- Genre: Docu-series
- Directed by: David Charles Rodrigues
- Countries of origin: United States; Brazil;
- Original languages: Portuguese French Spanish English
- No. of seasons: 1
- No. of episodes: 3

Production
- Editor: Will Znidaric
- Production companies: Campfire; Makemake;

Original release
- Network: Netflix
- Release: 25 January 2022

= Neymar: The Perfect Chaos =

Neymar: The Perfect Chaos is a 2022 Netflix docuseries about Brazilian professional football player Neymar. Directed by David Charles Rodrigues, it is in Portuguese with subtitles available in other languages and consists of three episodes chronicling Neymar's rise to stardom, both within and outside of football, as well as a deeper look at the relationship between Neymar and his father, also named Neymar. Executive producers include LeBron James and Maverick Carter. While Neymar is the main focus, the series also sees guest stars including: Lionel Messi, Kylian Mbappé, David Beckham, Marquinhos, and Luis Suárez.

== Plot ==
The first episode, “The Great Brazilian Promise,” focuses on the first two decades of his life. In the beginning five minutes, viewers are given a quick summary of Neymar’s achievements and infamy through a reel of clips of important events in his life, before backtracking to his origin story. A present-day Neymar visits his hometown of Praia Grande in Brazil and talks about difficulties growing up without money as well as his time in Santos FC, at the end of which he wins the Copa Libertadores, allowing him to have his pick of European clubs to join. The episode concludes with his arrival at Camp Nou, the home stadium of FC Barcelona.

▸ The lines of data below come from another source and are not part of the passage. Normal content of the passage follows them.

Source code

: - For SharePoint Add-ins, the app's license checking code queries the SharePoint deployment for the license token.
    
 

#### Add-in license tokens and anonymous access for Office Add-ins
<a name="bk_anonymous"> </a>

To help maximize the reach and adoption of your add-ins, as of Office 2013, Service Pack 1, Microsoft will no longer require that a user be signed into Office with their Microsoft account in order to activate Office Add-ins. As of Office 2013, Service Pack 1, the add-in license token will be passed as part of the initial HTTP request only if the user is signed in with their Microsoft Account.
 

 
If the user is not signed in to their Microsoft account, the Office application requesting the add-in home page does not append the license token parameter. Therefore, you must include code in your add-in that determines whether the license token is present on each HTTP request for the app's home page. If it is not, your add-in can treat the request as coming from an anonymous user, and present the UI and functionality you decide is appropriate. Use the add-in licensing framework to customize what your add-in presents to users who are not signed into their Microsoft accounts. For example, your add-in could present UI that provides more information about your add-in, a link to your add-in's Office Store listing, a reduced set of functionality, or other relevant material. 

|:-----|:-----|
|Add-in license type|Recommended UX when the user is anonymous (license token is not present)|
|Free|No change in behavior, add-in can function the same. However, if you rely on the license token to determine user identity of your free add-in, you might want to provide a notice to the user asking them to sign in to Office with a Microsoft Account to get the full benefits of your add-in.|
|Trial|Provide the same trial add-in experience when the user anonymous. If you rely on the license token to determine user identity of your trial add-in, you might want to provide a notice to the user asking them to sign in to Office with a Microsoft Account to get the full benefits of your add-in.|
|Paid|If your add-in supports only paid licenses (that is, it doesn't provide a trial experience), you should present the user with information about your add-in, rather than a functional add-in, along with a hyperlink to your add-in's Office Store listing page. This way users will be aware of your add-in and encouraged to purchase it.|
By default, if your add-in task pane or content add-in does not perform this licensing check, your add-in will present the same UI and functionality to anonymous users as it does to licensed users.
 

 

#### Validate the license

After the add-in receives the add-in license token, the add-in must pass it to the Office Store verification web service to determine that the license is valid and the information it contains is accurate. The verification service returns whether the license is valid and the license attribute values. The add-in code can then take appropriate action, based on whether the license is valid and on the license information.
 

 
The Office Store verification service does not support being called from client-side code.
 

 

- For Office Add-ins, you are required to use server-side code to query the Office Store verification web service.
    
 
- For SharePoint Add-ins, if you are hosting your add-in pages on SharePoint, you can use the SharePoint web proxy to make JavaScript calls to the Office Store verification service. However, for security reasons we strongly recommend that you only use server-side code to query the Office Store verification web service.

“The Comeback,” the second episode, mainly focuses on Neymar’s time at FC Barcelona, particularly the round of 16 knockout match in the UEFA Champions League between FC Barcelona and Paris Saint-Germain where Neymar was crucial in the team’s comeback victory, as well as the events in his personal life during it, including a scandal where Brazilian model Najila Trindade accuses Neymar of raping her. At the end of the episode, Neymar signs a 5-year contract to play for Paris Saint Germain.

In the final episode, “This is Paris,” Neymar struggles to settle in at PSG and ponders the future of his career and personal life. The death of American basketball player Kobe Bryant is shown to be a turning point for Neymar, as he decides to focus on football more seriously and to leave a lasting legacy both on and off the field.

== Reception ==
John Anderson of the Wall Street Journal, criticized the series for painting Neymar in a too-flattering light, stating "David Charles Rodrigues treats him, often enough, like the star of his own music video. One does get the sense, too, that the other people interviewed about him aren't as frank as they might be."

==Cast==
- Neymar
- David Beckham
- Lionel Messi
- Kylian Mbappé
- Marquinhos
- Thiago Silva
- Dani Alves
- Luis Suárez

==Episodes==

| No. | Title | Directed by | Original release date |
|---|---|---|---|
| 1 | "The Great Brazilian Promise" | Unknown | January 25, 2022 |
| 2 | "The Comeback" | Unknown | January 25, 2022 |
| 3 | "This is Paris" | Unknown | January 25, 2022 |

==Production==
Daniel Sillman is an executive producer on the Netflix docuseries about Brazilian soccer star Neymar, Neymar: The Perfect Chaos.